Bulletin Nr. 37; März 2003
Das BFF bricht die Schweigepflicht
Vertrauen ist gut - verraten ist besser
Die «Abteilung für Vollzugsunterstützung» im Bundesamt für
Flüchtlinge (BFF) leitete die Beschwerdeschrift eines abgewiesenen
Flüchtlings an die Botschaft seines Heimatlandes weiter.
«Alle hier anwesenden Personen unterliegen einer Verschwiegenheitspflicht.

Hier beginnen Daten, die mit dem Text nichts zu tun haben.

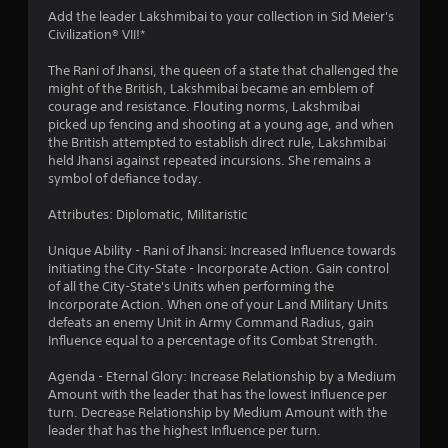
4
Add the leader Lakshmibai to your collection in Sid Meier's
Civilization® VII!*
.
The Rani of Jhansi, the queen of a state that challenged the
0
might of the British, Lakshmibai became an emblem of
courage and resistance. Flouting norms, Lakshmibai
8
picked up fencing and shooting at a young age, and when
the British attempted to establish direct rule, Lakshmibai
s
held Jhansi against repeated incursions. She remains a
symbol of defiance today.
t
Attributes: Diplomatic, Militaristic
a
Unique Ability - Rani of Jhansi: Increased Influence towards
r
initiating the City-State - Incorporate Action. Gain control
of all the City-State's Units when performing the
s
Incorporate Action. When one of your Land Military Units
defeats an enemy Unit in Army Command Radius, gain
o
Influence equal to a percentage of its Combat Strength.
Agenda - Eternal Glory: Increase Relationship by a Medium
u
Amount with the leader that has the lowest Influence per
turn. Decrease Relationship by Medium Amount with the
t
leader that has the highest Influence per turn.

Sie können daher sicher sein, dass nichts, was Sie im Laufe des
Asylverfahrens vorbringen, an die Behörden Ihres Heimatstaates
weitergeleitet wird.»
Jede Asylbefragung wird mit diesem feierlich vorgetragenen Versprechen
eingeleitet. Nicht vorgetragen wird, dass dieses Versprechen nicht
unbedingt Gültigkeit hat, wenn das Dossier in die «Abteilung für
Vollzugsunterstützung» gelangt. Bei Flughafenverfahren kann dies ziemlich
schnell passieren.
T. wird im Transitverfahren abgewiesen. Er hat keine Chance, kommt er doch
aus einem Land, das sich auf der Liste der «safe countries» befindet. Er
schreibt von Hand eine Beschwerde, worin er seine Fluchtgründe darstellt.
Die aufschiebende Wirkung wird umgehend abgelehnt.
Mit dem Vollzug geht es dann nicht mehr so rasant. Er kommt ins
Flughafengefängnis. Bei der Vorführung auf der Heimatbotschaft gibt er eine
andere Herkunft an, um seine Haut zu retten. Er hat keine andere Wahl, da
er zu Recht befürchtet, bei einer Rückkehr grosse Probleme zu bekommen. Das
ärgert die Vollzugsspezialisten. Sie sinnen auf eine List.
Besuch aus dem Konsulat
Kurz vor der Haftentlassung nach knapp sechs Monaten erhält T. im Gefängnis
Besuch von zwei Männern. Einen erkennt er wieder. Er traf ihn auf der
Botschaft, er weiss sogar seinen Namen und seine Funktion: Konsul. Der
andere zieht es vor, anonym zu bleiben. Der Konsul stellt ihm gezielte
Fragen zu Zeit und Ort seiner Asylbegründung. T. erschrickt und antwortet
nicht. Bald darauf wird er freigelassen und kommt in ein Inlandverfahren,
seine Beschwerde ist noch offen. Nach kurzer Zeit erhält er den zweiten
Entscheid: Nichteintreten.
Ein Gesuch um Akteneinsicht bei der erwähnten Spezialabteilung löst das
Rätsel: sie hatte seine handgeschriebene Beschwerdeschrift aus dem
Flughafenverfahren der Botschaft des Heimatlandes zugestellt, um doch noch
ein Reisepapier zu erhalten. Abgedeckt wurde lediglich der Kopf des
Briefes: «An Appeal Letter to the Swiss Asylum Commitee».
Wie viel Vertrauen können Asylsuchende in die feierlichen Versprechen ihrer
Befrager noch haben? T. hat es definitiv verloren. Obwohl sein zweiter
Rekurs auf guten Wegen war, zog er es vor, unser gastliches Land zu
verlassen, nachdem ihm klar wurde, dass seine Geschichte verraten war.